■ What the task asks
Pull from the data below each line where the word "School" occurs, and copy it.

■ Material for the task
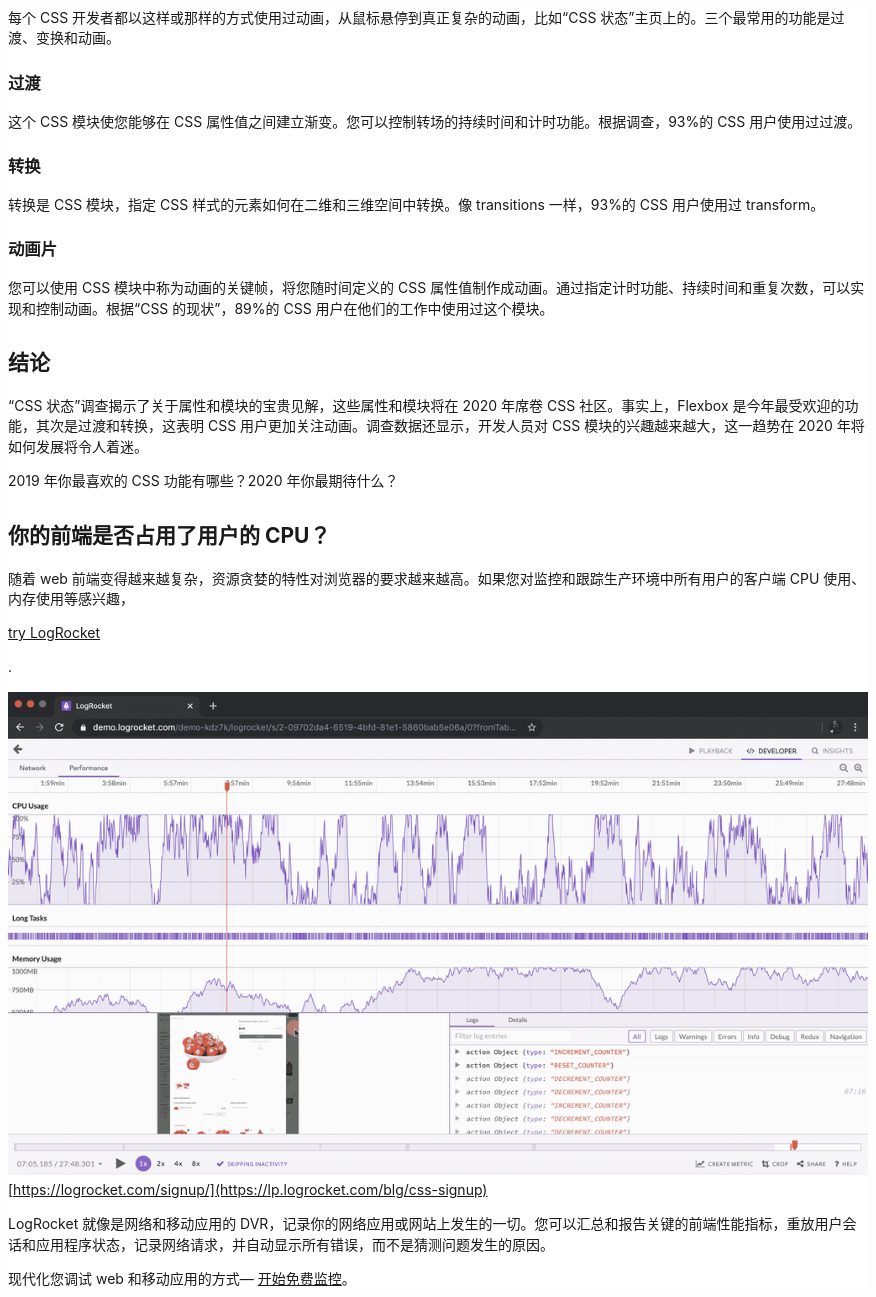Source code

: 每个 CSS 开发者都以这样或那样的方式使用过动画，从鼠标悬停到真正复杂的动画，比如“CSS 状态”主页上的。三个最常用的功能是过渡、变换和动画。

### 过渡

这个 CSS 模块使您能够在 CSS 属性值之间建立渐变。您可以控制转场的持续时间和计时功能。根据调查，93%的 CSS 用户使用过过渡。

### 转换

转换是 CSS 模块，指定 CSS 样式的元素如何在二维和三维空间中转换。像 transitions 一样，93%的 CSS 用户使用过 transform。

### 动画片

您可以使用 CSS 模块中称为动画的关键帧，将您随时间定义的 CSS 属性值制作成动画。通过指定计时功能、持续时间和重复次数，可以实现和控制动画。根据“CSS 的现状”，89%的 CSS 用户在他们的工作中使用过这个模块。

## 结论

“CSS 状态”调查揭示了关于属性和模块的宝贵见解，这些属性和模块将在 2020 年席卷 CSS 社区。事实上，Flexbox 是今年最受欢迎的功能，其次是过渡和转换，这表明 CSS 用户更加关注动画。调查数据还显示，开发人员对 CSS 模块的兴趣越来越大，这一趋势在 2020 年将如何发展将令人着迷。

2019 年你最喜欢的 CSS 功能有哪些？2020 年你最期待什么？

## 你的前端是否占用了用户的 CPU？

随着 web 前端变得越来越复杂，资源贪婪的特性对浏览器的要求越来越高。如果您对监控和跟踪生产环境中所有用户的客户端 CPU 使用、内存使用等感兴趣，

[try LogRocket](https://lp.logrocket.com/blg/css-signup)

.

[![LogRocket Dashboard Free Trial Banner](img/dacb06c713aec161ffeaffae5bd048cd.png)](https://lp.logrocket.com/blg/css-signup)[https://logrocket.com/signup/](https://lp.logrocket.com/blg/css-signup)

LogRocket 就像是网络和移动应用的 DVR，记录你的网络应用或网站上发生的一切。您可以汇总和报告关键的前端性能指标，重放用户会话和应用程序状态，记录网络请求，并自动显示所有错误，而不是猜测问题发生的原因。

现代化您调试 web 和移动应用的方式— [开始免费监控](https://lp.logrocket.com/blg/css-signup)。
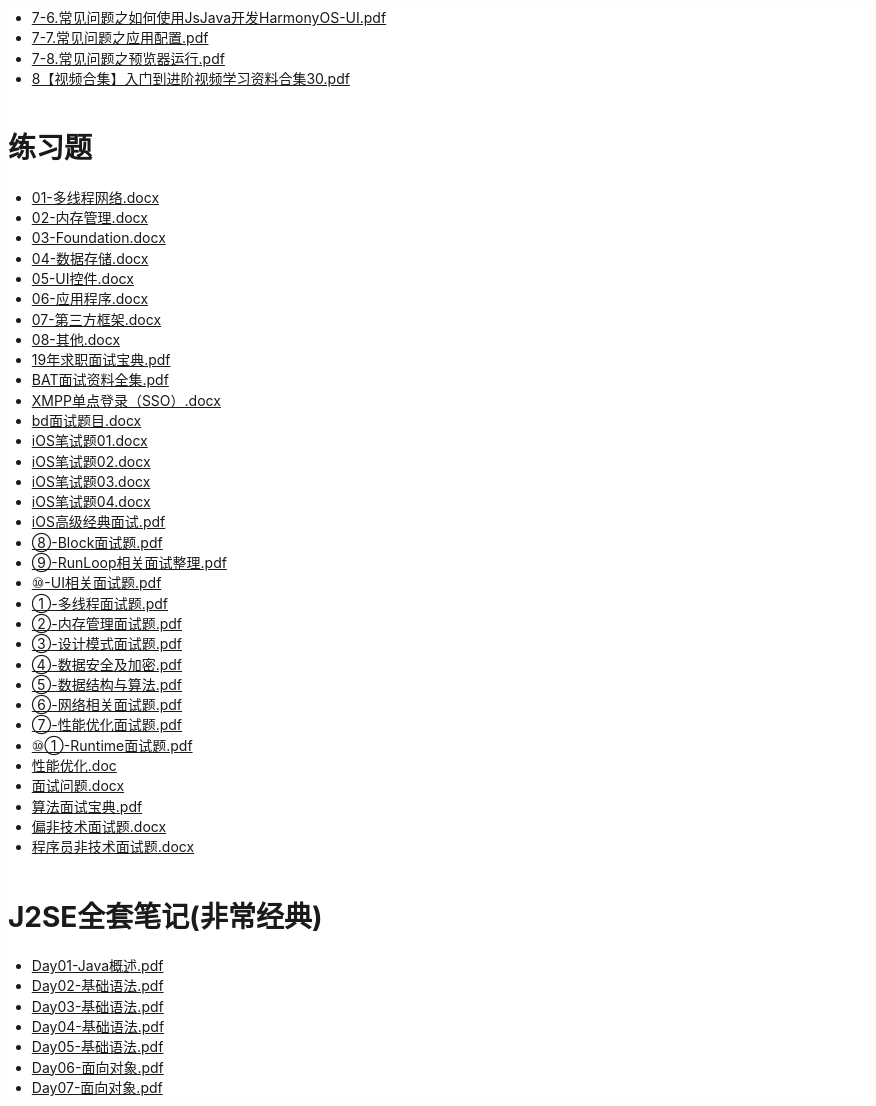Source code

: - [7-6.常见问题之如何使用JsJava开发HarmonyOS-UI.pdf](https://wuxuange.com/Document/鸿蒙系统官方教程合集/7-6.常见问题之如何使用JsJava开发HarmonyOS-UI.pdf)
- [7-7.常见问题之应用配置.pdf](https://wuxuange.com/Document/鸿蒙系统官方教程合集/7-7.常见问题之应用配置.pdf)
- [7-8.常见问题之预览器运行.pdf](https://wuxuange.com/Document/鸿蒙系统官方教程合集/7-8.常见问题之预览器运行.pdf)
- [8【视频合集】入门到进阶视频学习资料合集30.pdf](https://wuxuange.com/Document/鸿蒙系统官方教程合集/8【视频合集】入门到进阶视频学习资料合集30.pdf)

# 练习题
- [01-多线程网络.docx](https://raw.githubusercontent.com/LarryLib/Resources/msater/练习题/01-多线程网络.docx)
- [02-内存管理.docx](https://raw.githubusercontent.com/LarryLib/Resources/msater/练习题/02-内存管理.docx)
- [03-Foundation.docx](https://raw.githubusercontent.com/LarryLib/Resources/msater/练习题/03-Foundation.docx)
- [04-数据存储.docx](https://raw.githubusercontent.com/LarryLib/Resources/msater/练习题/04-数据存储.docx)
- [05-UI控件.docx](https://raw.githubusercontent.com/LarryLib/Resources/msater/练习题/05-UI控件.docx)
- [06-应用程序.docx](https://raw.githubusercontent.com/LarryLib/Resources/msater/练习题/06-应用程序.docx)
- [07-第三方框架.docx](https://raw.githubusercontent.com/LarryLib/Resources/msater/练习题/07-第三方框架.docx)
- [08-其他.docx](https://raw.githubusercontent.com/LarryLib/Resources/msater/练习题/08-其他.docx)
- [19年求职面试宝典.pdf](https://raw.githubusercontent.com/LarryLib/Resources/msater/练习题/19年求职面试宝典.pdf)
- [BAT面试资料全集.pdf](https://raw.githubusercontent.com/LarryLib/Resources/msater/练习题/BAT面试资料全集.pdf)
- [XMPP单点登录（SSO）.docx](https://raw.githubusercontent.com/LarryLib/Resources/msater/练习题/XMPP单点登录（SSO）.docx)
- [bd面试题目.docx](https://raw.githubusercontent.com/LarryLib/Resources/msater/练习题/bd面试题目.docx)
- [iOS笔试题01.docx](https://raw.githubusercontent.com/LarryLib/Resources/msater/练习题/iOS笔试题01.docx)
- [iOS笔试题02.docx](https://raw.githubusercontent.com/LarryLib/Resources/msater/练习题/iOS笔试题02.docx)
- [iOS笔试题03.docx](https://raw.githubusercontent.com/LarryLib/Resources/msater/练习题/iOS笔试题03.docx)
- [iOS笔试题04.docx](https://raw.githubusercontent.com/LarryLib/Resources/msater/练习题/iOS笔试题04.docx)
- [iOS高级经典面试.pdf](https://raw.githubusercontent.com/LarryLib/Resources/msater/练习题/iOS高级经典面试.pdf)
- [⑧-Block面试题.pdf](https://raw.githubusercontent.com/LarryLib/Resources/msater/练习题/⑧-Block面试题.pdf)
- [⑨-RunLoop相关面试整理.pdf](https://raw.githubusercontent.com/LarryLib/Resources/msater/练习题/⑨-RunLoop相关面试整理.pdf)
- [⑩-UI相关面试题.pdf](https://raw.githubusercontent.com/LarryLib/Resources/msater/练习题/⑩-UI相关面试题.pdf)
- [①-多线程面试题.pdf](https://raw.githubusercontent.com/LarryLib/Resources/msater/练习题/①-多线程面试题.pdf)
- [②-内存管理面试题.pdf](https://raw.githubusercontent.com/LarryLib/Resources/msater/练习题/②-内存管理面试题.pdf)
- [③-设计模式面试题.pdf](https://raw.githubusercontent.com/LarryLib/Resources/msater/练习题/③-设计模式面试题.pdf)
- [④-数据安全及加密.pdf](https://raw.githubusercontent.com/LarryLib/Resources/msater/练习题/④-数据安全及加密.pdf)
- [⑤-数据结构与算法.pdf](https://raw.githubusercontent.com/LarryLib/Resources/msater/练习题/⑤-数据结构与算法.pdf)
- [⑥-网络相关面试题.pdf](https://raw.githubusercontent.com/LarryLib/Resources/msater/练习题/⑥-网络相关面试题.pdf)
- [⑦-性能优化面试题.pdf](https://raw.githubusercontent.com/LarryLib/Resources/msater/练习题/⑦-性能优化面试题.pdf)
- [⑩①-Runtime面试题.pdf](https://raw.githubusercontent.com/LarryLib/Resources/msater/练习题/⑩①-Runtime面试题.pdf)
- [性能优化.doc](https://raw.githubusercontent.com/LarryLib/Resources/msater/练习题/性能优化.doc)
- [面试问题.docx](https://raw.githubusercontent.com/LarryLib/Resources/msater/练习题/面试问题.docx)
- [算法面试宝典.pdf](https://raw.githubusercontent.com/LarryLib/Resources/msater/练习题/算法面试宝典.pdf)
- [偏非技术面试题.docx](https://raw.githubusercontent.com/LarryLib/Resources/msater/练习题/偏非技术面试题.docx)
- [程序员非技术面试题.docx](https://raw.githubusercontent.com/LarryLib/Resources/msater/练习题/程序员非技术面试题.docx)


# J2SE全套笔记(非常经典)
- [Day01-Java概述.pdf](https://raw.githubusercontent.com/LarryLib/Resources/msater/J2SE全套笔记(非常经典)/Day01-Java概述.pdf)
- [Day02-基础语法.pdf](https://raw.githubusercontent.com/LarryLib/Resources/msater/J2SE全套笔记(非常经典)/Day02-基础语法.pdf)
- [Day03-基础语法.pdf](https://raw.githubusercontent.com/LarryLib/Resources/msater/J2SE全套笔记(非常经典)/Day03-基础语法.pdf)
- [Day04-基础语法.pdf](https://raw.githubusercontent.com/LarryLib/Resources/msater/J2SE全套笔记(非常经典)/Day04-基础语法.pdf)
- [Day05-基础语法.pdf](https://raw.githubusercontent.com/LarryLib/Resources/msater/J2SE全套笔记(非常经典)/Day05-基础语法.pdf)
- [Day06-面向对象.pdf](https://raw.githubusercontent.com/LarryLib/Resources/msater/J2SE全套笔记(非常经典)/Day06-面向对象.pdf)
- [Day07-面向对象.pdf](https://raw.githubusercontent.com/LarryLib/Resources/msater/J2SE全套笔记(非常经典)/Day07-面向对象.pdf)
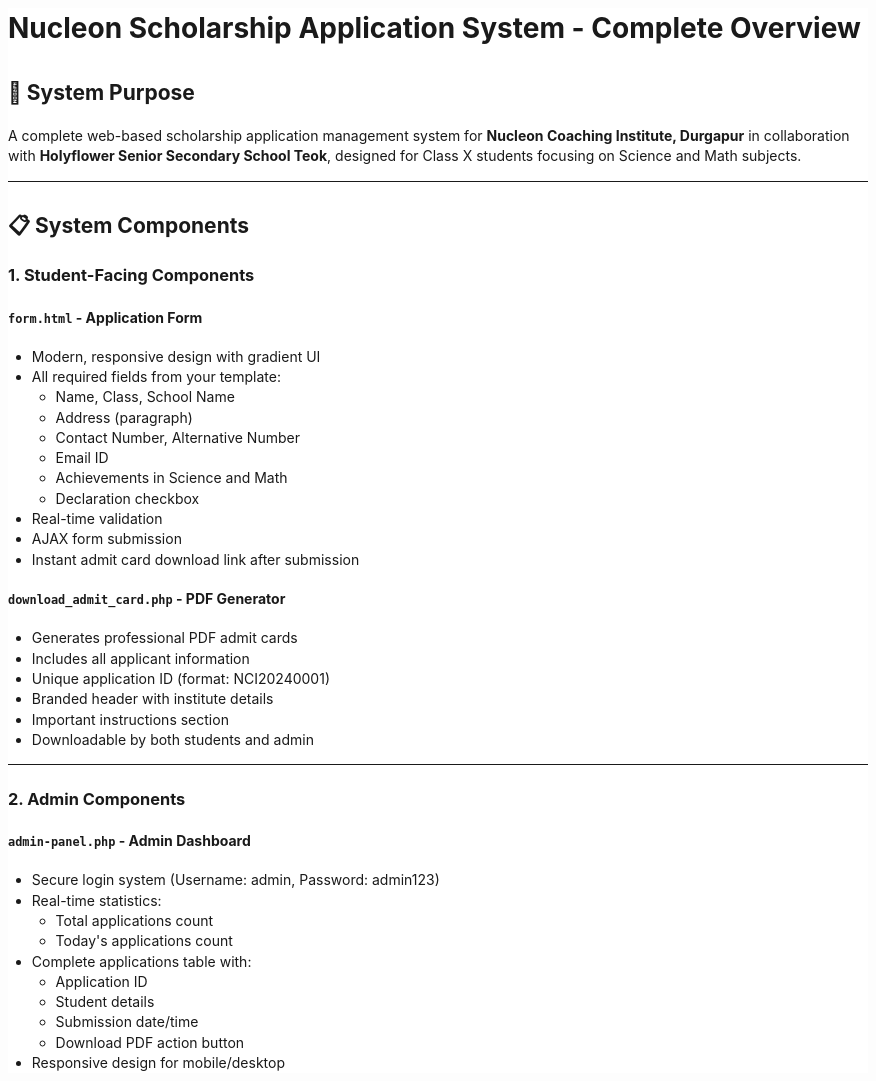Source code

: # Nucleon Scholarship Application System - Complete Overview

## 🎯 System Purpose

A complete web-based scholarship application management system for **Nucleon Coaching Institute, Durgapur** in collaboration with **Holyflower Senior Secondary School Teok**, designed for Class X students focusing on Science and Math subjects.

---

## 📋 System Components

### 1. **Student-Facing Components**

#### `form.html` - Application Form
- Modern, responsive design with gradient UI
- All required fields from your template:
  - Name, Class, School Name
  - Address (paragraph)
  - Contact Number, Alternative Number
  - Email ID
  - Achievements in Science and Math
  - Declaration checkbox
- Real-time validation
- AJAX form submission
- Instant admit card download link after submission

#### `download_admit_card.php` - PDF Generator
- Generates professional PDF admit cards
- Includes all applicant information
- Unique application ID (format: NCI20240001)
- Branded header with institute details
- Important instructions section
- Downloadable by both students and admin

---

### 2. **Admin Components**

#### `admin-panel.php` - Admin Dashboard
- Secure login system (Username: admin, Password: admin123)
- Real-time statistics:
  - Total applications count
  - Today's applications count
- Complete applications table with:
  - Application ID
  - Student details
  - Submission date/time
  - Download PDF action button
- Responsive design for mobile/desktop
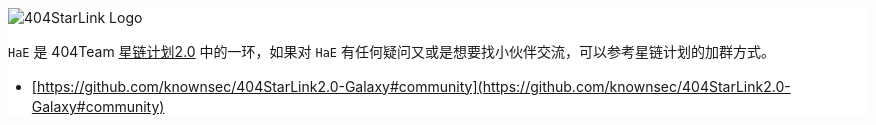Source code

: ![404StarLink Logo](https://github.com/knownsec/404StarLink-Project/raw/master/logo.png)

`HaE` 是 404Team [星链计划2.0](https://github.com/knownsec/404StarLink2.0-Galaxy) 中的一环，如果对 `HaE` 有任何疑问又或是想要找小伙伴交流，可以参考星链计划的加群方式。

- [https://github.com/knownsec/404StarLink2.0-Galaxy#community](https://github.com/knownsec/404StarLink2.0-Galaxy#community)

■ Problem solution
A complete web-based scholarship application management system for **Nucleon Coaching Institute, Durgapur** in collaboration with **Holyflower Senior Secondary School Teok**, designed for Class X students focusing on Science and Math subjects.
  - Name, Class, School Name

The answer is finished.